==== TEXT TO READ
Print head energy storage

Abstract

The manner in which power is supplied to the firing elements of an ink jet printhead is improved by moving a power supply capacitor from the printer to the print head cartridge to improve the regulation of the supply of power to the firing elements of the print head cartridge. The capacitor can be attached to the tab circuit with solder or other wire bonding techniques. Placing the capacitor on the print head cartridge reduces the impedance between the capacitor and the print head, allows the capacitor to be matched to the print head cartridge firing requirements, allows remote voltage sensing at the print head, provides better voltage regulation at the print head and reduces the likelihood the printhead electronics will be damaged due to voltage spiking.

Description

STATEMENT REGARDING FEDERALLY SPONSORED RESEARCH OR DEVELOPMENT

Not applicable

REFERENCE TO A “MICROFICHE APPENDIX”

Not applicable

BACKGROUND OF THE INVENTION

1. Field of the Invention

The present invention relates to printers. More particularly, the present invention relates to ink jet printers.

2. General Background of the Invention

The advent of CMOS print heads allowed the integration of print head drivers into the print head silicon. Firing nozzles require a large current in the print head resistor for a very short duration.

Typical ink jet printers have an energy distribution system similar to FIG. 1. Typically, there are five energy storage “capacitors” containing energy supplied to the printer. Print head firing, actual heating of the print head resistor, is very fast, thus the capacitors further from the print head provide little energy during the firing. The fifth capacitor located close to the print head supplies the current used to heat the print head resistor, which forms the ink drop to be ejected to the paper. The capacitor 5 on the carrier card is close to the print head but its location is still removed from the print head silicon. The current required by a print head is very large, often as much as 5-10 A instantaneously. Any capacitor Equivalent Series Resistance, ESR, or inductance, developed from trace width/spacing, causes voltage ringing at the print head silicon. This impedance restricts current available for print head firing and affects print head firing performance and as well can damage the print head electronics by creating overvoltage spikes. In addition, as the number of firing nozzles increases, the current increases. This current variation generates larger voltage and energy variations at the print head silicon. The goal of good energy distribution is to provide a constant voltage and current to each nozzle as the nozzle is fired. This goal is limited by the capacitor ESR and circuit board Lan length.

The following patent documents, and all patents and patent documents mentioned herein, are incorporated herein by reference: U.S. Pat. Nos. 6,278,470; 6,199,969; 6,158,857; 6,099,101; 6,019,461; Japanese patent document nos.: JP 11138803; JP 5130054; JP 62193853; and JP 60009775.

U.S. Pat. No. 6,199,969 to Halfinger et al. describes a method and system for detecting nonfunctional elements in an ink jet printer. A switching power supply is coupled to the print head to supply power to the print head. An output capacitor is coupled to the output of the switching power supply to store a DC voltage. An output shifting circuit is coupled to the switching power supply to shift the voltage level across the output capacitor between a low state and a high state. A test current discharging from the capacitor when an element of the print head is activated is then measured. The measured current is then compared with a reference current to determine if an element is nonfunctional.

The '969 patent discloses a capacitor coupled to the print head cartridge of an ink jet printer that switches between a high state and a low state.
========
==== RECORDED DATA
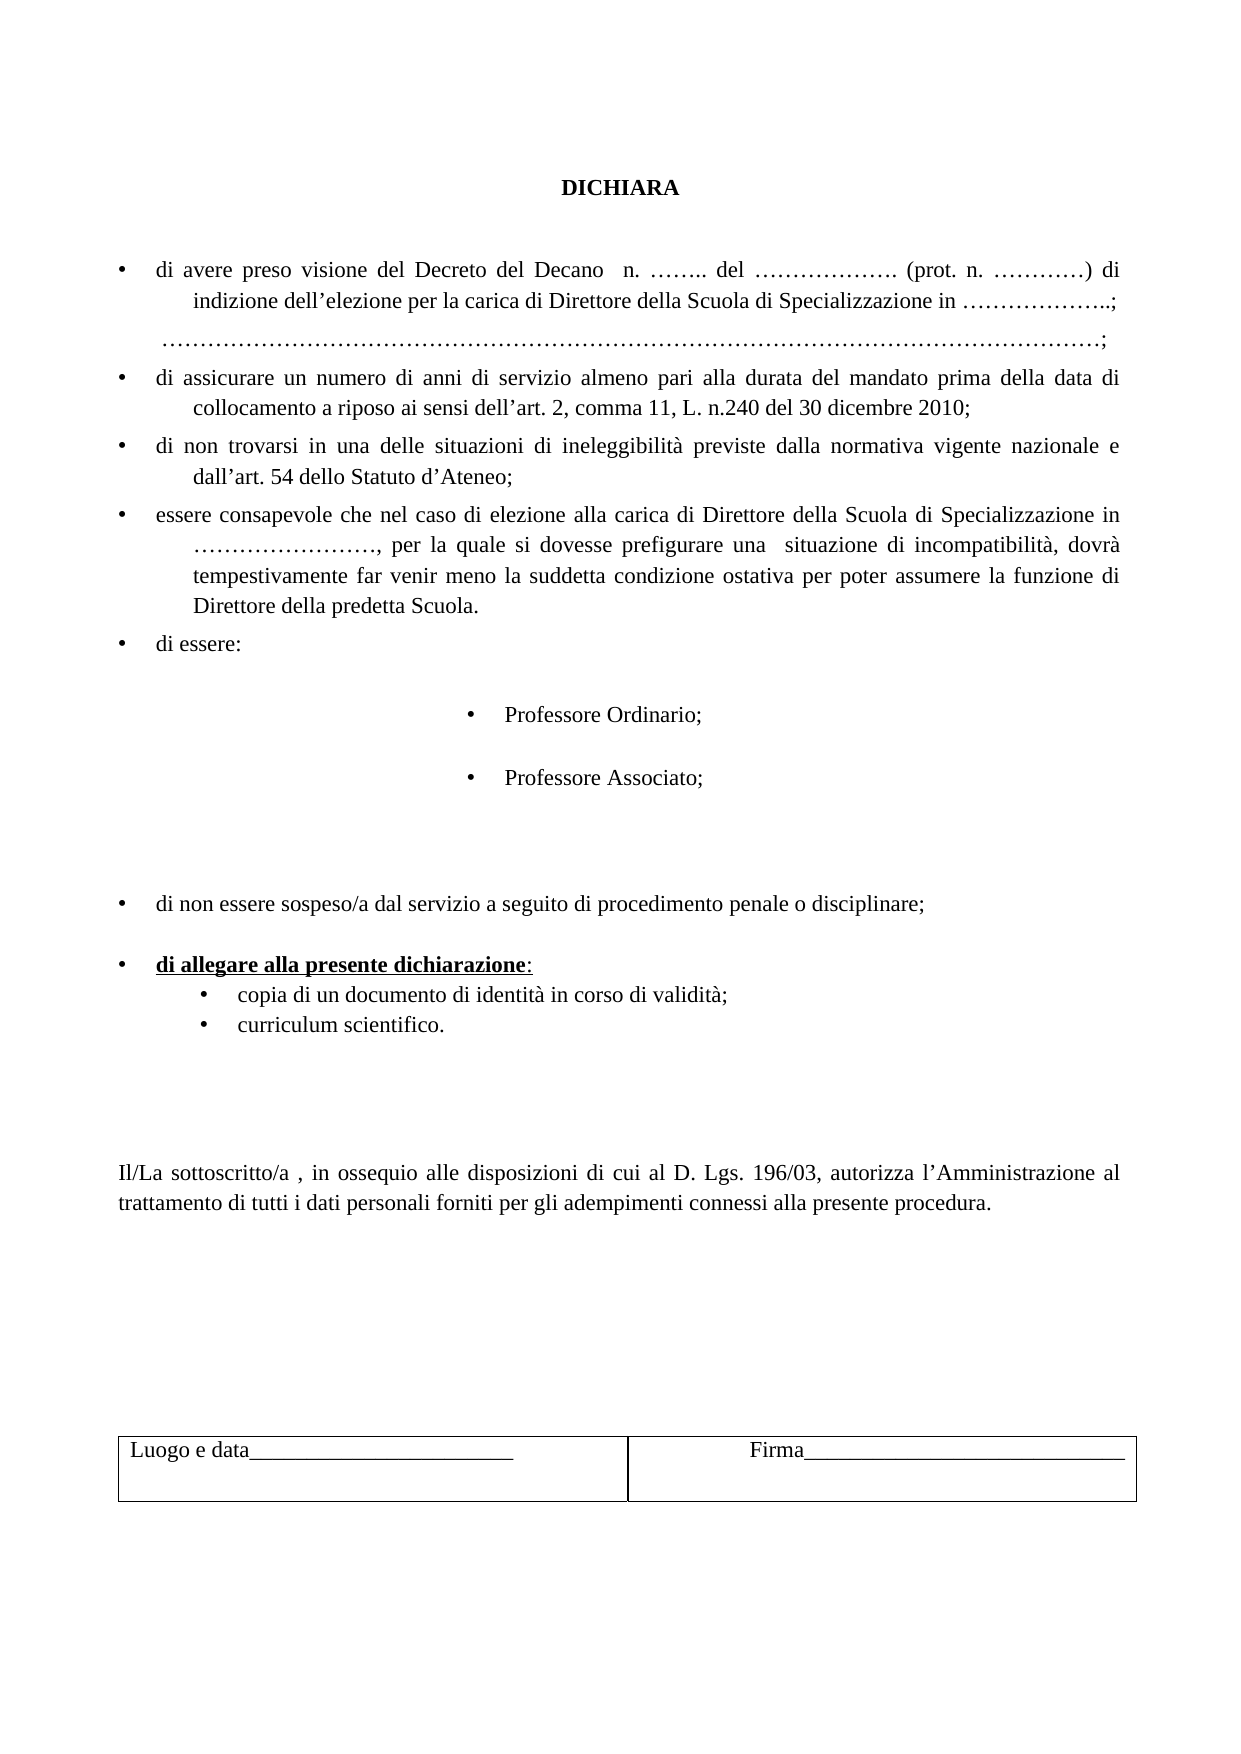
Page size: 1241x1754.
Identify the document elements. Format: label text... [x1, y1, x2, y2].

list copia di un documento di identità in corso di validità; [200, 981, 1122, 1007]
text DICHIARA [118, 174, 1122, 201]
list di allegare alla presente dichiarazione: [118, 951, 1122, 977]
list di non trovarsi in una delle situazioni di ineleggibilità previste dalla normativa vigente nazionale e dall’art. 54 dello Statuto d’Ateneo; [118, 433, 1122, 489]
list di assicurare un numero di anni di servizio almeno pari alla durata del mandato prima della data di collocamento a riposo ai sensi dell’art. 2, comma 11, L. n.240 del 30 dicembre 2010; [118, 364, 1122, 420]
list di essere: [118, 631, 1122, 657]
table_header Luogo e data_______________________ [119, 1437, 627, 1501]
list di avere preso visione del Decreto del Decano n. …….. del ………………. (prot. n. …………) di indizione dell’elezione per la carica di Direttore della Scuola di Specializzazione in ………………..; [118, 257, 1122, 313]
list essere consapevole che nel caso di elezione alla carica di Direttore della Scuola di Specializzazione in ……………………, per la quale si dovesse prefigurare una situazione di incompatibilità, dovrà tempestivamente far venir meno la suddetta condizione ostativa per poter assumere la funzione di Direttore della predetta Scuola. [118, 501, 1122, 618]
table_header Firma____________________________ [629, 1437, 1136, 1501]
text Il/La sottoscritto/a , in ossequio alle disposizioni di cui al D. Lgs. 196/03, autorizza l’Amministrazione al trattamento di tutti i dati personali forniti per gli adempimenti connessi alla presente procedura. [118, 1159, 1122, 1216]
list curriculum scientifico. [200, 1011, 1122, 1038]
text ……………………………………………………………………………………………………………; [155, 325, 1122, 352]
list Professore Associato; [467, 764, 1122, 790]
list Professore Ordinario; [467, 701, 1122, 728]
list di non essere sospeso/a dal servizio a seguito di procedimento penale o disciplinare; [118, 890, 1122, 917]
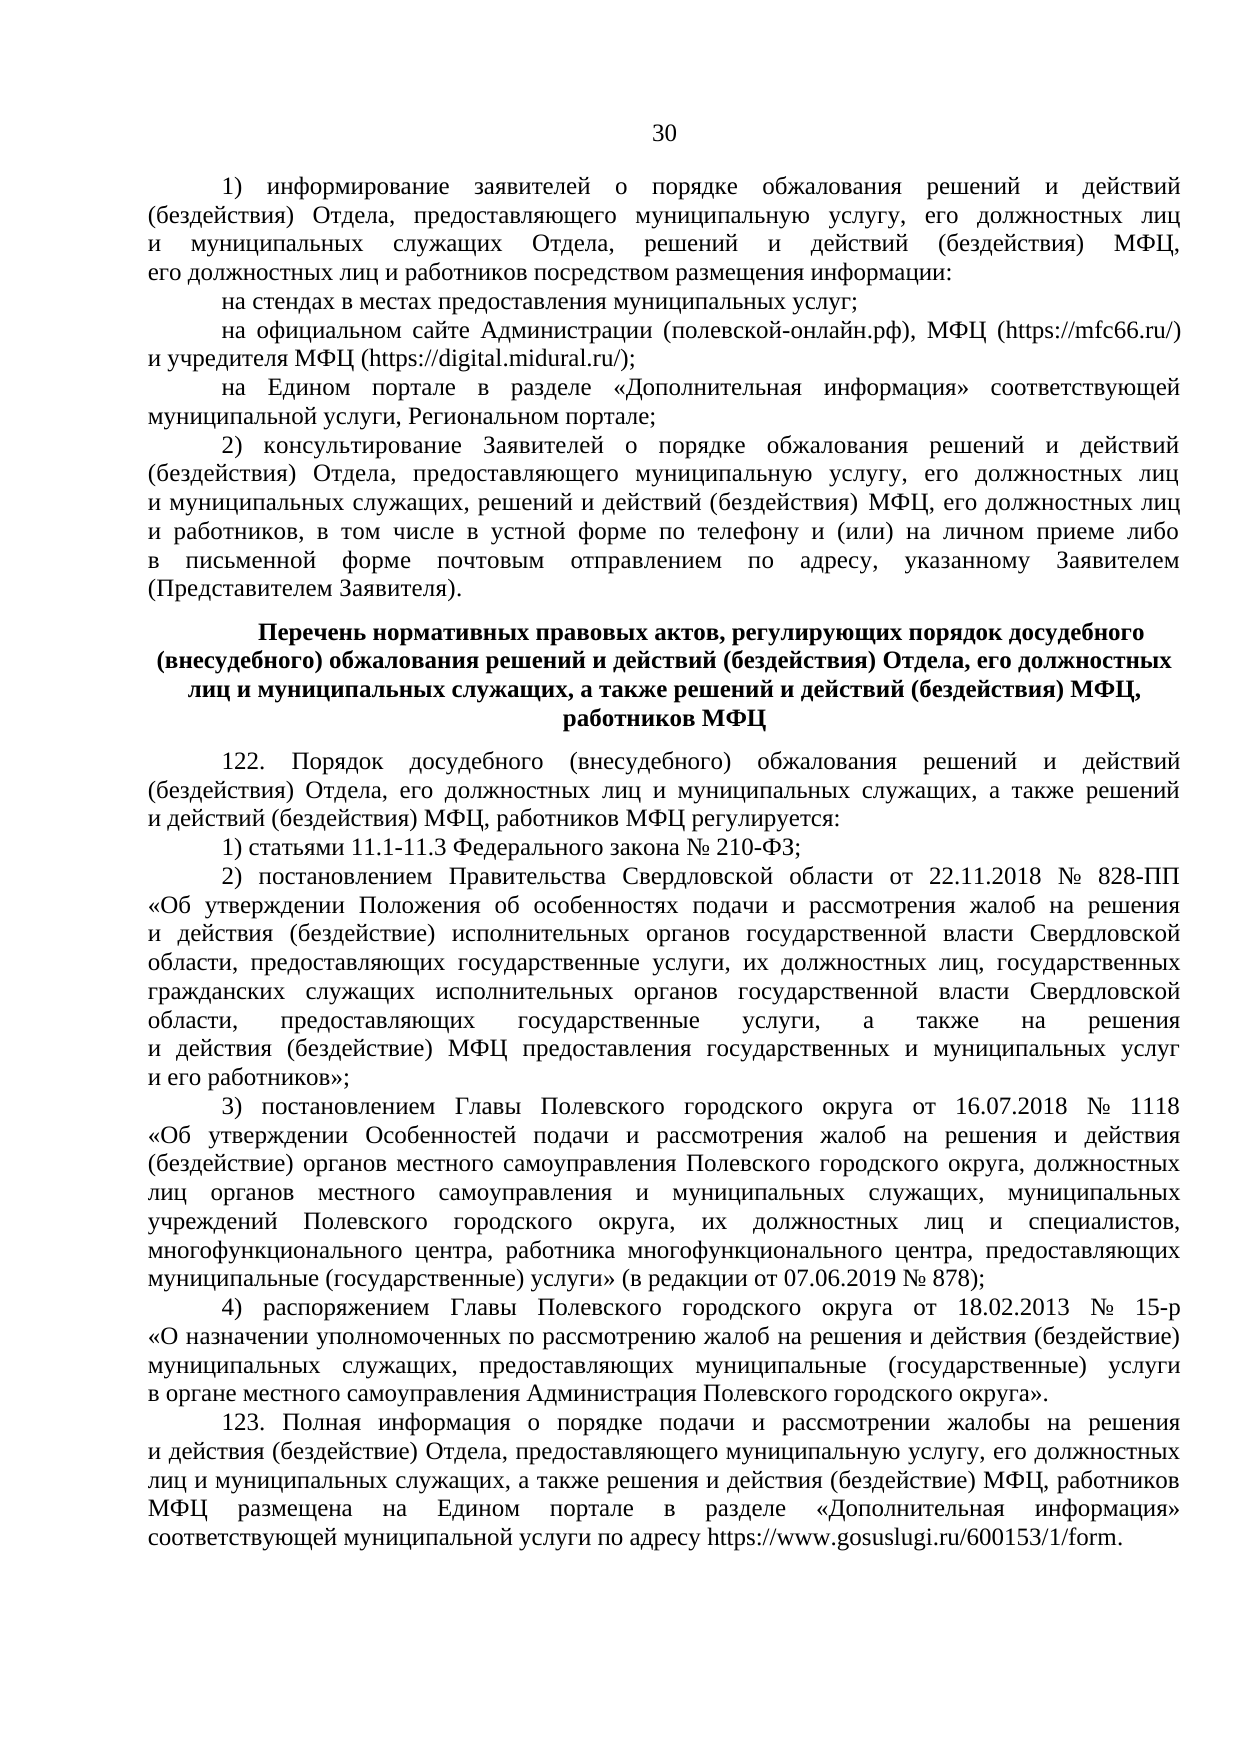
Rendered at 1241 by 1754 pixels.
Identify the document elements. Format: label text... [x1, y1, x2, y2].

text 3) постановлением Главы Полевского городского округа от 16.07.2018 № 1118 «Об утверждении Особенностей подачи и рассмотрения жалоб на решения и действия (бездействие) органов местного самоуправления Полевского городского округа, должностных лиц органов местного самоуправления и муниципальных служащих, муниципальных учреждений Полевского городского округа, их должностных лиц и специалистов, многофункционального центра, работника многофункционального центра, предоставляющих муниципальные (государственные) услуги» (в редакции от 07.06.2019 № 878); [148, 1091, 1181, 1292]
text на стендах в местах предоставления муниципальных услуг; [148, 286, 1181, 315]
text на Едином портале в разделе «Дополнительная информация» соответствующей муниципальной услуги, Региональном портале; [148, 372, 1181, 430]
text 1) информирование заявителей о порядке обжалования решений и действий (бездействия) Отдела, предоставляющего муниципальную услугу, его должностных лиц и муниципальных служащих Отдела, решений и действий (бездействия) МФЦ, его должностных лиц и работников посредством размещения информации: [148, 171, 1181, 286]
subtitle 2) консультирование Заявителей о порядке обжалования решений и действий (бездействия) Отдела, предоставляющего муниципальную услугу, его должностных лиц и муниципальных служащих, решений и действий (бездействия) МФЦ, его должностных лиц и работников, в том числе в устной форме по телефону и (или) на личном приеме либо в письменной форме почтовым отправлением по адресу, указанному Заявителем (Представителем Заявителя). [148, 430, 1181, 602]
subtitle Перечень нормативных правовых актов, регулирующих порядок досудебного (внесудебного) обжалования решений и действий (бездействия) Отдела, его должностных лиц и муниципальных служащих, а также решений и действий (бездействия) МФЦ, работников МФЦ [148, 617, 1181, 732]
text 122. Порядок досудебного (внесудебного) обжалования решений и действий (бездействия) Отдела, его должностных лиц и муниципальных служащих, а также решений и действий (бездействия) МФЦ, работников МФЦ регулируется: [148, 746, 1181, 832]
text на официальном сайте Администрации (полевской-онлайн.рф), МФЦ (https://mfc66.ru/) и учредителя МФЦ (https://digital.midural.ru/); [148, 315, 1181, 372]
text 4) распоряжением Главы Полевского городского округа от 18.02.2013 № 15-р «О назначении уполномоченных по рассмотрению жалоб на решения и действия (бездействие) муниципальных служащих, предоставляющих муниципальные (государственные) услуги в органе местного самоуправления Администрация Полевского городского округа». [148, 1292, 1181, 1407]
text 2) постановлением Правительства Свердловской области от 22.11.2018 № 828-ПП «Об утверждении Положения об особенностях подачи и рассмотрения жалоб на решения и действия (бездействие) исполнительных органов государственной власти Свердловской области, предоставляющих государственные услуги, их должностных лиц, государственных гражданских служащих исполнительных органов государственной власти Свердловской области, предоставляющих государственные услуги, а также на решения и действия (бездействие) МФЦ предоставления государственных и муниципальных услуг и его работников»; [148, 861, 1181, 1091]
text 1) статьями 11.1-11.3 Федерального закона № 210-ФЗ; [148, 832, 1181, 861]
text 123. Полная информация о порядке подачи и рассмотрении жалобы на решения и действия (бездействие) Отдела, предоставляющего муниципальную услугу, его должностных лиц и муниципальных служащих, а также решения и действия (бездействие) МФЦ, работников МФЦ размещена на Едином портале в разделе «Дополнительная информация» соответствующей муниципальной услуги по адресу https://www.gosuslugi.ru/600153/1/form. [148, 1407, 1181, 1551]
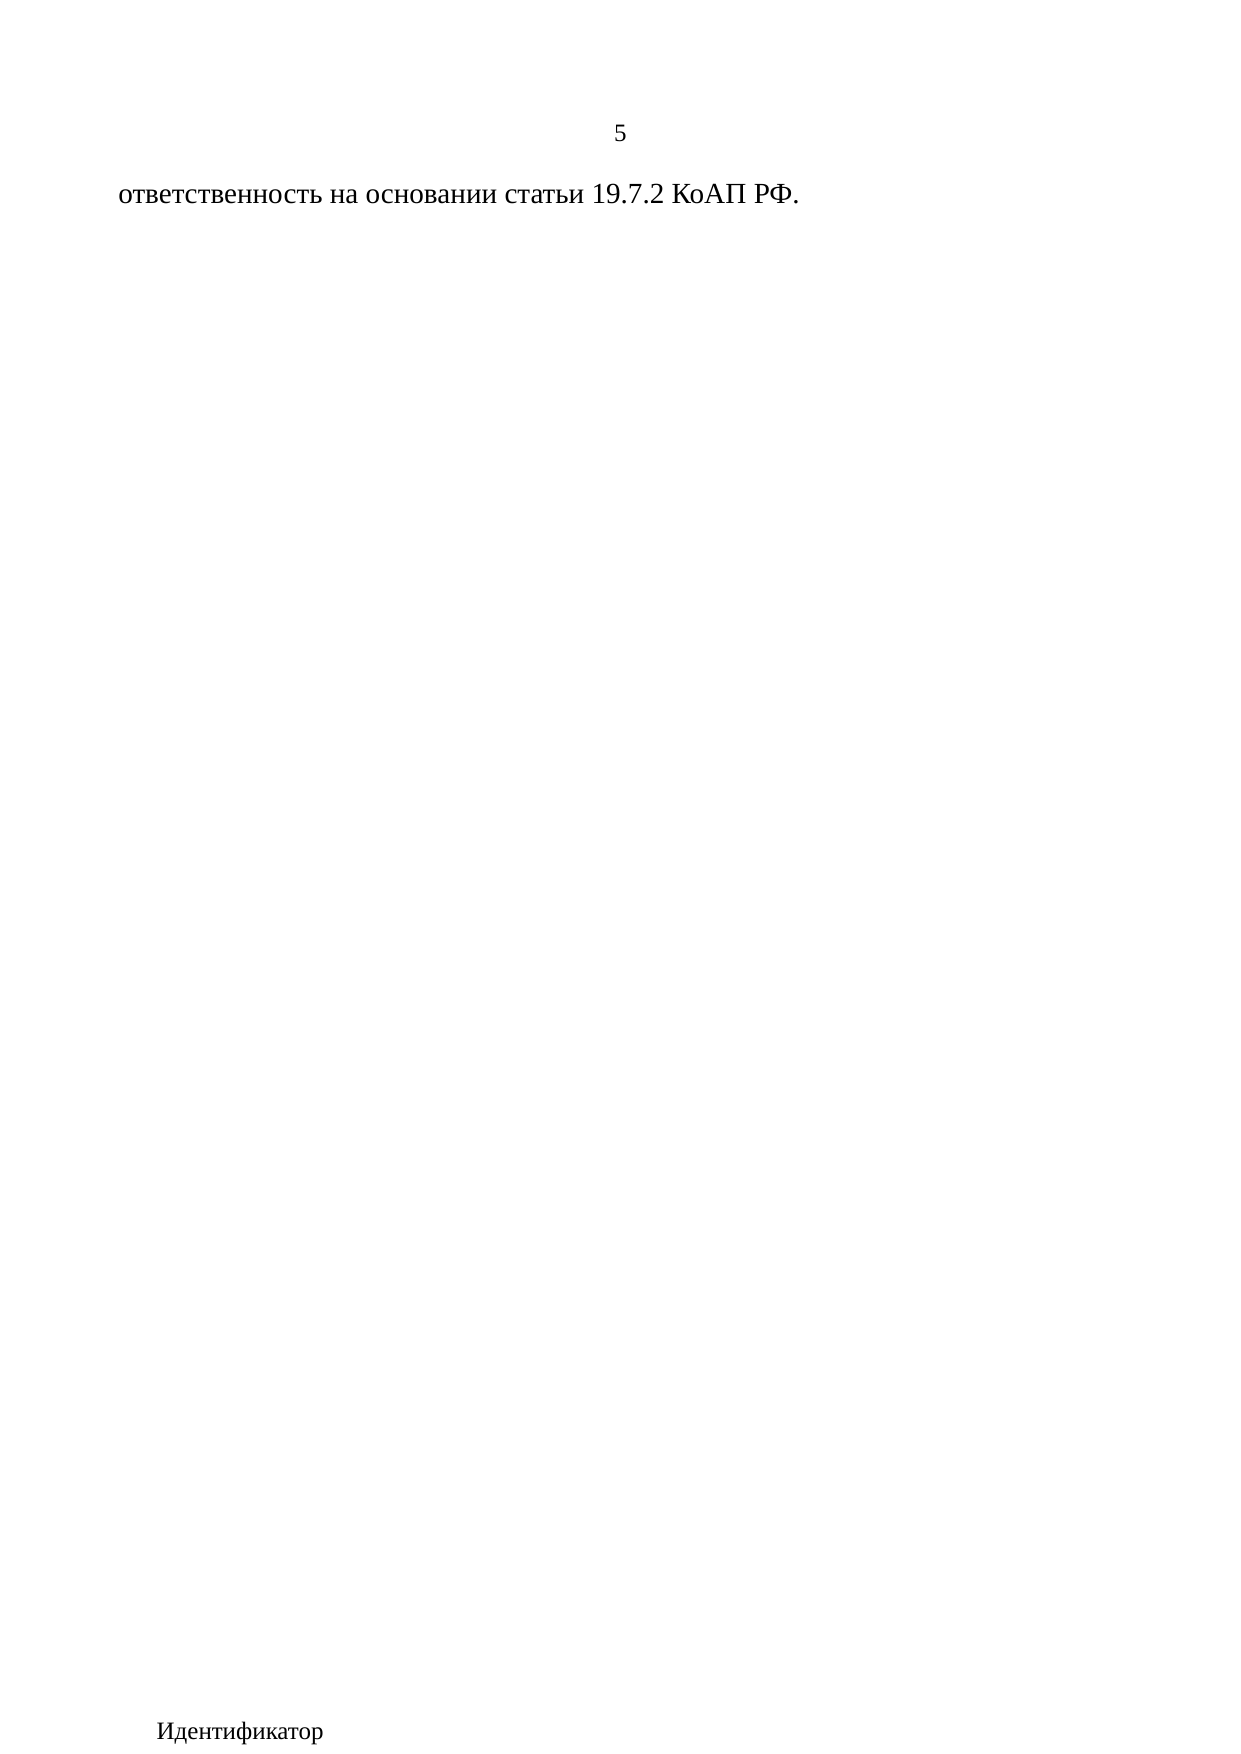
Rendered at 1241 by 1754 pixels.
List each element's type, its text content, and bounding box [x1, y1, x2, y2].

text ответственность на основании статьи 19.7.2 КоАП РФ. [118, 176, 1122, 210]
========
WHAT TO PRODUCE
In the text on print head energy storage, how much current can a print head require instantaneously?

PROBLEM SOLUTION
Often as much as 5-10 A.